Work to complete
Everything from the line containing "X127224447Y-122722918D01*" through the line containing "X128675876Y-122783394D01*" should be repeated exactly, and nothing else from the data.
*** Exercise inputs ***
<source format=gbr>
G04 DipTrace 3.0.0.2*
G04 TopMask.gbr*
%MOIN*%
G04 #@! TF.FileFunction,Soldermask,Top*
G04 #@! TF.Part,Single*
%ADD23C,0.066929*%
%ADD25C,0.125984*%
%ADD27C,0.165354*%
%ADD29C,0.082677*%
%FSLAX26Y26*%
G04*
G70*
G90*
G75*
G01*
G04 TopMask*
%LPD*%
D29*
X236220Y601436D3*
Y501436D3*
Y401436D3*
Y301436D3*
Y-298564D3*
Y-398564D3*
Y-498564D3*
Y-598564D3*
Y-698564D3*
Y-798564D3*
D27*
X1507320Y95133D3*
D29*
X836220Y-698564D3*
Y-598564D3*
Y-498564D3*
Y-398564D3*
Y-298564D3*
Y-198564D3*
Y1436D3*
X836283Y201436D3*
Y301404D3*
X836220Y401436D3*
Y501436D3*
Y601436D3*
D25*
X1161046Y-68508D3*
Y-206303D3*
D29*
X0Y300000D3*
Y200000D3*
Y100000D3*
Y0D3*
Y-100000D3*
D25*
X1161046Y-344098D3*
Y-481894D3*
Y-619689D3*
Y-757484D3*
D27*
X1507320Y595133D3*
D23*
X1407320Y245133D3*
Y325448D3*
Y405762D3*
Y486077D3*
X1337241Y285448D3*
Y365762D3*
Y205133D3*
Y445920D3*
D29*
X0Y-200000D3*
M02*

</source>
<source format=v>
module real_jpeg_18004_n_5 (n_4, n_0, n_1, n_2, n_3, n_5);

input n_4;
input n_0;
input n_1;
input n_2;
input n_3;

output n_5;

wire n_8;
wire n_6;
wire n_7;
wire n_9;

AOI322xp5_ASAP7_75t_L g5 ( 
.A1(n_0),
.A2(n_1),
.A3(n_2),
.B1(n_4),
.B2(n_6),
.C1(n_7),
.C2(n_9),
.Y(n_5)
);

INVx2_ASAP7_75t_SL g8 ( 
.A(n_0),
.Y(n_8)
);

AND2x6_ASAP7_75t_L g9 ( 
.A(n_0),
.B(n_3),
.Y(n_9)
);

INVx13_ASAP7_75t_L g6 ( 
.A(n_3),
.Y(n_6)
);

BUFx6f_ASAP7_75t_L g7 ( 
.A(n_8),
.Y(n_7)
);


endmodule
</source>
*** End of Exercise inputs ***
*** Exercise inputs ***
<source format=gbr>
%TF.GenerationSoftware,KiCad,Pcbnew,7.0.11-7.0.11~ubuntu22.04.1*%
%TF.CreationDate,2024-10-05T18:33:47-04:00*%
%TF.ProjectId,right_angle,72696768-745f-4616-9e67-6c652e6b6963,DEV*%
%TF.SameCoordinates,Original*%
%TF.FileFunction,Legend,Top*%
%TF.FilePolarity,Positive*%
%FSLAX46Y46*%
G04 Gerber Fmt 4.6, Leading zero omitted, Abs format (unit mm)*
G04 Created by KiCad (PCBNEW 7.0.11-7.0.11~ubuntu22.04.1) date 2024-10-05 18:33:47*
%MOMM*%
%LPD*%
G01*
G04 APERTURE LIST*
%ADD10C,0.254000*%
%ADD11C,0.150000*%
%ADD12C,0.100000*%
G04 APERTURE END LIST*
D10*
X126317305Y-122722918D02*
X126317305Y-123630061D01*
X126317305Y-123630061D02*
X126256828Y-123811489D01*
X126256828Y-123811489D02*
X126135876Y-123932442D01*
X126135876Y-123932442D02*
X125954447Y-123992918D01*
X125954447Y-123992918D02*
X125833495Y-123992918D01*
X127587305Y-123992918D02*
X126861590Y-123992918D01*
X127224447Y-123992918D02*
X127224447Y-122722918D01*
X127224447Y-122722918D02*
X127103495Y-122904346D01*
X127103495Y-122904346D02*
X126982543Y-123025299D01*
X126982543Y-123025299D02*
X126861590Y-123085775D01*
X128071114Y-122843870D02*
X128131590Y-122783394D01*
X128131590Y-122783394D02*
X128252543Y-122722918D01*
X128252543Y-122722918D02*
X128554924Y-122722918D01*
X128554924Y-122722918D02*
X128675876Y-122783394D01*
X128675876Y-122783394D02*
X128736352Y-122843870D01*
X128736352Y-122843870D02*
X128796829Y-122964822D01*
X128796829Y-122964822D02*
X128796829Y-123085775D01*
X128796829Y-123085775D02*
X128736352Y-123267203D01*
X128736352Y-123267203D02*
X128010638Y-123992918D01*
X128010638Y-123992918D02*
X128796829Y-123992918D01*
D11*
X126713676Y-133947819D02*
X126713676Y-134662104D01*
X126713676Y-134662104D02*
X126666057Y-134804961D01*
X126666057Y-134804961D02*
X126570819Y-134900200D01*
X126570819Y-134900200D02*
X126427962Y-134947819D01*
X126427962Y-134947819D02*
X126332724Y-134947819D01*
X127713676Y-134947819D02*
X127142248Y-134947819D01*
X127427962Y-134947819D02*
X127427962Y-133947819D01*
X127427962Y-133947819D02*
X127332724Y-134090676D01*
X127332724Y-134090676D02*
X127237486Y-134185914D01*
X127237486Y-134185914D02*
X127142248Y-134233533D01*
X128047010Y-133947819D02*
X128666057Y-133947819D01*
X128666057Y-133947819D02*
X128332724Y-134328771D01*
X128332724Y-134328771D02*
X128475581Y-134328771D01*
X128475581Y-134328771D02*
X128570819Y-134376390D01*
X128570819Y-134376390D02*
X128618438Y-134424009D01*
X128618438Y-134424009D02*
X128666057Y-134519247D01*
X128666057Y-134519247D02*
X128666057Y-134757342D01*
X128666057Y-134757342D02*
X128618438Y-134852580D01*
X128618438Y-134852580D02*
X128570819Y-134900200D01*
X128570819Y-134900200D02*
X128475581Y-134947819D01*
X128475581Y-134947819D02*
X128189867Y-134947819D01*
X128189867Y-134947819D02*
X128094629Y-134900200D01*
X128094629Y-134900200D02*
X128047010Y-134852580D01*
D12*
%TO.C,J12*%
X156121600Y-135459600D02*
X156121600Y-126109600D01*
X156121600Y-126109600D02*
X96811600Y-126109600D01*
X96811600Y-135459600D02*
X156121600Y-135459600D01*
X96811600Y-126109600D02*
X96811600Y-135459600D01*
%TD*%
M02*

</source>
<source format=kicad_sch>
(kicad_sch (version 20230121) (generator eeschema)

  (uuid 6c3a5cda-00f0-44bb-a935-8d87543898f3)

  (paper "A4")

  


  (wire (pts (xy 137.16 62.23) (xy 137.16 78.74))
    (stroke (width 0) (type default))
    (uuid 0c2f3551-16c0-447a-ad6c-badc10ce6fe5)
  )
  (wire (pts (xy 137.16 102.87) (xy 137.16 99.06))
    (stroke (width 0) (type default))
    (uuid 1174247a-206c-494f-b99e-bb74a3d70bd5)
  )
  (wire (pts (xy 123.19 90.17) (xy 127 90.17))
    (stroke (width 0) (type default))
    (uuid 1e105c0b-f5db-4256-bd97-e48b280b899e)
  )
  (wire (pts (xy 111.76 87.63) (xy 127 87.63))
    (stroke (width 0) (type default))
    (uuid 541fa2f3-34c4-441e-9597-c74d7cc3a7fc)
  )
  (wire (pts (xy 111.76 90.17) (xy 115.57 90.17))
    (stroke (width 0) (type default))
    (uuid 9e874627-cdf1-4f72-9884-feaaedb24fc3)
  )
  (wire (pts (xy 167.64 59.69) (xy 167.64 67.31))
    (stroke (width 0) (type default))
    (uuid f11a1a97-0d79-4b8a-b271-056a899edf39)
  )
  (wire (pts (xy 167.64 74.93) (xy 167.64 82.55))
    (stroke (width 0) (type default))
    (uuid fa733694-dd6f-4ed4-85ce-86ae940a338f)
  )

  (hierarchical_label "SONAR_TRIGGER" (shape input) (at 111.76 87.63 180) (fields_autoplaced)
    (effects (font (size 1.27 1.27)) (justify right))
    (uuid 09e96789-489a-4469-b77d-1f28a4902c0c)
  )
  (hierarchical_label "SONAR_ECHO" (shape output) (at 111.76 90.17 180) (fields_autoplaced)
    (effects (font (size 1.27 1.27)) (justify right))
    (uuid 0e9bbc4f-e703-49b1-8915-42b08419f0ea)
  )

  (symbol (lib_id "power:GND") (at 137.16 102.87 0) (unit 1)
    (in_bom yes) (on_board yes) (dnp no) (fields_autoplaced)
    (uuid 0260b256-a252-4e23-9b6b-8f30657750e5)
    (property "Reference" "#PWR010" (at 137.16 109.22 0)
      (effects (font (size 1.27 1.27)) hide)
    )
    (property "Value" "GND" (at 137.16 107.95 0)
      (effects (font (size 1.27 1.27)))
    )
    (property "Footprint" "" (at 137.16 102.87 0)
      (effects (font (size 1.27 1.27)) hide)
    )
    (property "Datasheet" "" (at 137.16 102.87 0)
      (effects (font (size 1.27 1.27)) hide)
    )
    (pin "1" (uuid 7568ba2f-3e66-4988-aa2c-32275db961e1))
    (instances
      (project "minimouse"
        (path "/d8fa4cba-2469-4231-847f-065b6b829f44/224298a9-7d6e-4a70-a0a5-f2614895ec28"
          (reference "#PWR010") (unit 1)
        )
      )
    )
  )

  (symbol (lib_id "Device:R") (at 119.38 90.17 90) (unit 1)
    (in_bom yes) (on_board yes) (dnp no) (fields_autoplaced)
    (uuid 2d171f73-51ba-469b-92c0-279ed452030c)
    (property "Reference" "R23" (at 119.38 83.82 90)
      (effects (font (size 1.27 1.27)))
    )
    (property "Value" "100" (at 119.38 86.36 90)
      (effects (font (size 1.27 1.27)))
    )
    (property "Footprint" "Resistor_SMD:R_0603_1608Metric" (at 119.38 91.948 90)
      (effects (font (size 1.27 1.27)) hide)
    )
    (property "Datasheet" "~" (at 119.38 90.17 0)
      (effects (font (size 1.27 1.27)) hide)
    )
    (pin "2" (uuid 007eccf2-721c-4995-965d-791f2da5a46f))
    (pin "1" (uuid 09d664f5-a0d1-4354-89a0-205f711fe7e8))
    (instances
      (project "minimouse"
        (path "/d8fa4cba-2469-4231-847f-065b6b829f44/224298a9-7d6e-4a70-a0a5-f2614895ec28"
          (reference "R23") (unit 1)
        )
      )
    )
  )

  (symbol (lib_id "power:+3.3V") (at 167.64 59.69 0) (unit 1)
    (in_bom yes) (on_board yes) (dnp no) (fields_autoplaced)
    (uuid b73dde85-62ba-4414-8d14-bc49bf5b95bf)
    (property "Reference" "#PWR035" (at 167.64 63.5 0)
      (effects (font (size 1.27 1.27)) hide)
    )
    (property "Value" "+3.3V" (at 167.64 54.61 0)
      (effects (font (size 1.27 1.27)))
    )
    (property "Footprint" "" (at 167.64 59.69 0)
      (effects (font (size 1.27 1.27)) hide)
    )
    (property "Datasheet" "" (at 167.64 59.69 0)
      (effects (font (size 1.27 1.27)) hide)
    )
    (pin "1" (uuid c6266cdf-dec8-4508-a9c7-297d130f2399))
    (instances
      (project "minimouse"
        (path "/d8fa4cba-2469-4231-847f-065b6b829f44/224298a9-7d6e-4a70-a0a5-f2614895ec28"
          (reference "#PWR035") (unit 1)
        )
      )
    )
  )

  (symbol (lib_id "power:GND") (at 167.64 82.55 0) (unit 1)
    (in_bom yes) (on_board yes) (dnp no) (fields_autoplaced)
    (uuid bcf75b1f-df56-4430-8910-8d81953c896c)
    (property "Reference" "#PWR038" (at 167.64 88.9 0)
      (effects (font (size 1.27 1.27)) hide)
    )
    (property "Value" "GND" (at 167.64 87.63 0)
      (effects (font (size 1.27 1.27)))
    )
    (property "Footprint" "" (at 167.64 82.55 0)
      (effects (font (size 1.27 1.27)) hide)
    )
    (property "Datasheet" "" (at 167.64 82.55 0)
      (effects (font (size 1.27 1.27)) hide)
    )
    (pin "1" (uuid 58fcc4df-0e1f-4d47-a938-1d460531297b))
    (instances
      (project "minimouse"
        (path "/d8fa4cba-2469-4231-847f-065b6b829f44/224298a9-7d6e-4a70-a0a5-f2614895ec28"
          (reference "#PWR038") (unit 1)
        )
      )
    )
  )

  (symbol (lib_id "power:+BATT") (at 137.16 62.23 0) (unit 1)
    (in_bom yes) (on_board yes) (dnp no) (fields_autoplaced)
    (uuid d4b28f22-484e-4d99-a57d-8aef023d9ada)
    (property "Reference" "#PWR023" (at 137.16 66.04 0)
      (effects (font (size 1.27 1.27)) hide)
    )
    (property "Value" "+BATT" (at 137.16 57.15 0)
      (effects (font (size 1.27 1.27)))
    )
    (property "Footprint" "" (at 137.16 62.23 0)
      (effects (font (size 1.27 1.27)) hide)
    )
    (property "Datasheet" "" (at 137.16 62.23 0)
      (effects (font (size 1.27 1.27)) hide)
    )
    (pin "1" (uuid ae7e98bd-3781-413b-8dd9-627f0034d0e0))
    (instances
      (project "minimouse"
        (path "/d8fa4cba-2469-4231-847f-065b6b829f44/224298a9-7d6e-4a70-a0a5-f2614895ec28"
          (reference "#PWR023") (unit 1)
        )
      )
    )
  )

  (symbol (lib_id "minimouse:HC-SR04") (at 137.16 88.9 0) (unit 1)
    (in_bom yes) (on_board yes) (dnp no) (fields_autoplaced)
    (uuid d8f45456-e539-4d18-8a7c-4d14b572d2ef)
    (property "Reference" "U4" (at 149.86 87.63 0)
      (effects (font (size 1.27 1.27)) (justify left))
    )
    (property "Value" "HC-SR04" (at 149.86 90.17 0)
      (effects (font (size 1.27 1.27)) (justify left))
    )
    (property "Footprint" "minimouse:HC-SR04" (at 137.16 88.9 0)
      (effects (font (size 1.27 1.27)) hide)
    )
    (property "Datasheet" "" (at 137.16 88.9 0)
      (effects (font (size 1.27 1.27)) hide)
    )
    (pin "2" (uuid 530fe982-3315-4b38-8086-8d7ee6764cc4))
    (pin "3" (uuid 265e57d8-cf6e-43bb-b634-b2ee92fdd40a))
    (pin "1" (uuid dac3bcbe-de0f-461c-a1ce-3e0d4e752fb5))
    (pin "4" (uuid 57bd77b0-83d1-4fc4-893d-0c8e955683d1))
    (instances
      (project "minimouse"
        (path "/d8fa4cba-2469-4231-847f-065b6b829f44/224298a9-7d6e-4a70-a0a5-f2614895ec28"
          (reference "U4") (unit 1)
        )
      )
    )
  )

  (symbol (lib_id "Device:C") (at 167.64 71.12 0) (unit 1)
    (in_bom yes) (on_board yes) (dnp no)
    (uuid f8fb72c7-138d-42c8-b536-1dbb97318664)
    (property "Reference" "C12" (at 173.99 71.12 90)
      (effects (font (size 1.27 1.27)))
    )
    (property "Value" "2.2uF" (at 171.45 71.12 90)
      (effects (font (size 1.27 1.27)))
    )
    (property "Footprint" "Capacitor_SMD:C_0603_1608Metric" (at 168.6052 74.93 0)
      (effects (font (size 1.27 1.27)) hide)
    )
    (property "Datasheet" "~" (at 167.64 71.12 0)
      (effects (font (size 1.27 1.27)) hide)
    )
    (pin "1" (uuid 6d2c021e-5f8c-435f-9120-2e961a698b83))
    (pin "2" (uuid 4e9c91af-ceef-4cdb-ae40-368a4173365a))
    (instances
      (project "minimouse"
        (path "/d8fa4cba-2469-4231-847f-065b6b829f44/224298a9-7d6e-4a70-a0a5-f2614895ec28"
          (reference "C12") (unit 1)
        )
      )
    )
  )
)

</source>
*** End of Exercise inputs ***
*** Exercise inputs ***
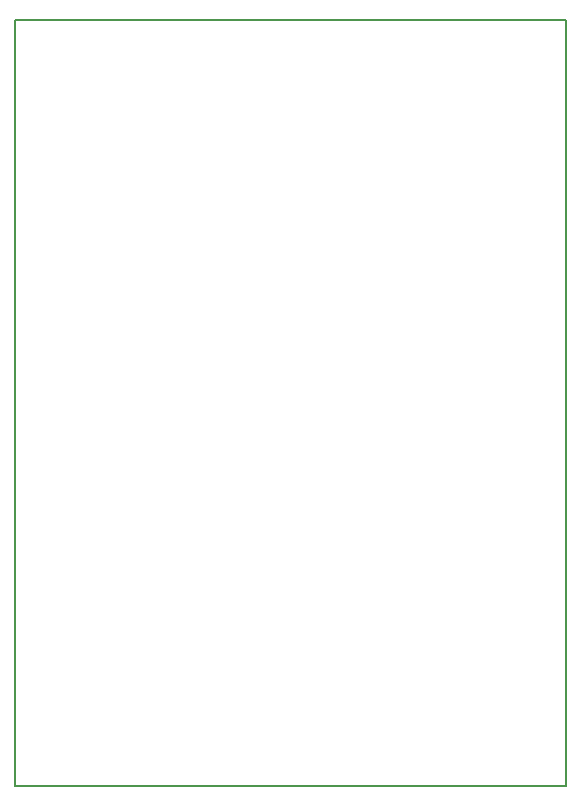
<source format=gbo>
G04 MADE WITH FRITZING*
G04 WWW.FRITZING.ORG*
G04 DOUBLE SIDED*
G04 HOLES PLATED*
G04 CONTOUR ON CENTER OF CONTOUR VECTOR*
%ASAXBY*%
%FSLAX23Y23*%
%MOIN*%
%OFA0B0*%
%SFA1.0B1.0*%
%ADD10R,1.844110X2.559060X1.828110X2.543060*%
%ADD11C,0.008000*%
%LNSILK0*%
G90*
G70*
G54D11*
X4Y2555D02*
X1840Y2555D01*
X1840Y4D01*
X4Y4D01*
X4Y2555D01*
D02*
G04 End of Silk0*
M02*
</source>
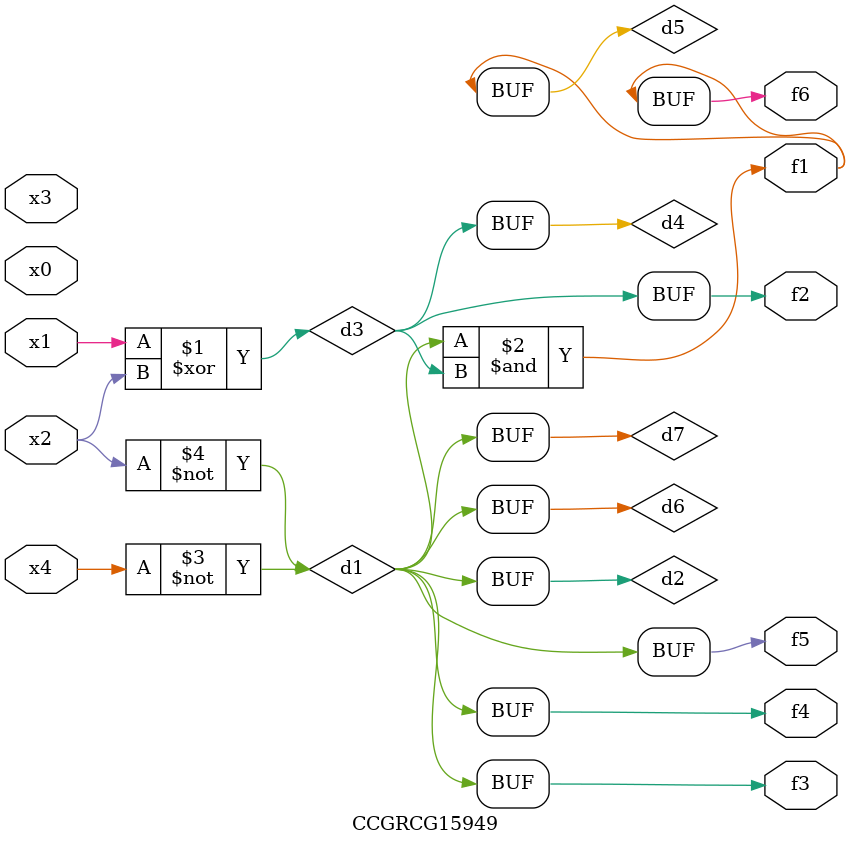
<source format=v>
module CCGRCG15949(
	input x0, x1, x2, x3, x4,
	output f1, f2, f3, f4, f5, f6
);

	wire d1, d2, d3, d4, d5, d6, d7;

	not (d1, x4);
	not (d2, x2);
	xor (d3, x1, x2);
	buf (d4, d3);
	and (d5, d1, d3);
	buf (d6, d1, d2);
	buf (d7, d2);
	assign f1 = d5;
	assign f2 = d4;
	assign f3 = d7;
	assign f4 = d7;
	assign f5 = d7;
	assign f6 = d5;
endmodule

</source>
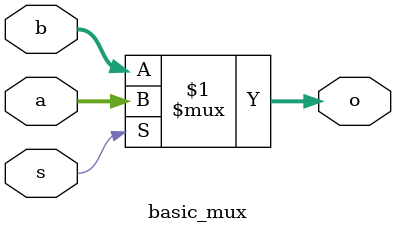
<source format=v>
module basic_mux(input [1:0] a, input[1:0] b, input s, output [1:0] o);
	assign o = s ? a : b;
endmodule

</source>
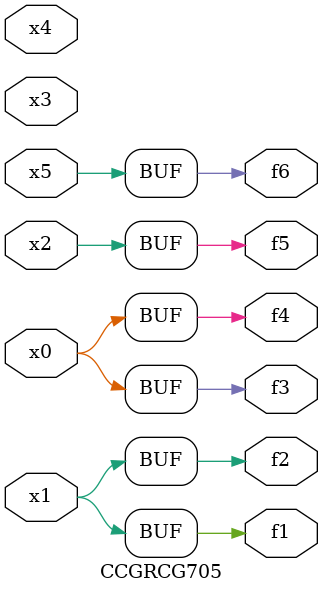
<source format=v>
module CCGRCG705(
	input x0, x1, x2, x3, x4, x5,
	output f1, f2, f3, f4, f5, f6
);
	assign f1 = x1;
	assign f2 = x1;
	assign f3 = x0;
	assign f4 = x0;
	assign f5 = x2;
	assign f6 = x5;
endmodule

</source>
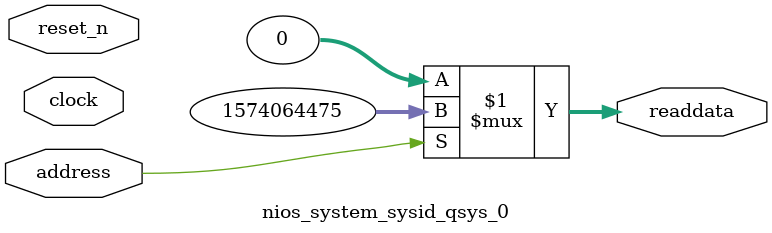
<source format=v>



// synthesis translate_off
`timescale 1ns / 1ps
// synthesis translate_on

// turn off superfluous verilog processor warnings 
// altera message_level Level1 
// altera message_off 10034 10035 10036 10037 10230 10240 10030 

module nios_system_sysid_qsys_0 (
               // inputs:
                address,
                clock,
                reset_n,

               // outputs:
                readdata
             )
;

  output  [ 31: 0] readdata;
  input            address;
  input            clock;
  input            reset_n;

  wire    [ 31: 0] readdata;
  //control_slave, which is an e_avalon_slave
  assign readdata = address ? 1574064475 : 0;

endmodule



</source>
*** End of Exercise inputs ***
Reply to the task
X127224447Y-122722918D01*
X127224447Y-122722918D02*
X127103495Y-122904346D01*
X127103495Y-122904346D02*
X126982543Y-123025299D01*
X126982543Y-123025299D02*
X126861590Y-123085775D01*
X128071114Y-122843870D02*
X128131590Y-122783394D01*
X128131590Y-122783394D02*
X128252543Y-122722918D01*
X128252543Y-122722918D02*
X128554924Y-122722918D01*
X128554924Y-122722918D02*
X128675876Y-122783394D01*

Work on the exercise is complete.